Go to System > Administration > Software Sources, click on the "Other Software" tab, then click "Add", then insert the following line:
ppa:sunab/ppa
Yes, that is correct. Confirm the repository reload then run the following from the command line:sudo apt-get update
sudo apt-get install kdenlive
#3: The Project Monitor in kdenlive on my system works as far as video is concerned, but the sound is horribly choppy and just bad. I found out how to fix this from this video. To fix this, get the following library:
sudo apt-get install libsdl1.2debian-pulseaudio
Once this is installed, open kdenlive, go to Settings > Configure Kdenlive, go to Playback, and select "PulseAudio" for the audio driver.
Now you should have the latest version of kdenlive, the codecs necessary to encode to virtually any format, and a project monitor that looks AND sounds good. All you need to do now is get crackin'.
[EDIT] - one more thing - I have to adjust the pixel aspect ratio to 1.19 for all of the videos I import - the software doesn't import the JVC MOD files quite right, but once you adjust the pixel aspect ratio it's fine. To do this, right-click on a clip you have imported, select Clip Properties, then go to Advanced, and plug in the number.
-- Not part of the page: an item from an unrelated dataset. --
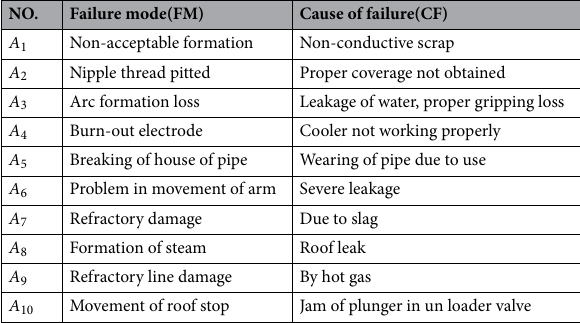
Table 2. The FMEA of the sheet steel production process in Guilan steel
I'm also going to try this Slideshow Creator out, it would be good to integrate it into some videos.
[EDIT 2] - just discovered "OpenShot Video Editor", it is Gtk native as opposed to KDE as Kdenlive is. I tried to get it and run it but some sort of Python errors prevented it from running. After some tweaking I finally got it to run. After a few minutes of poking and prodding around, I quickly determined that this would not give me the flexibility I need that Kdenlive offers. So I'm sticking with Kdenlive.
1 comment:
You really hurt my brain with all the knowledge you have. You are totally speaking a foreign language to me....but I bet there is someone out there who will appreciate your discovery and maybe you should post this in some technical website somewhere so others can benefit. Again, your intelligence absolutely blows my mind!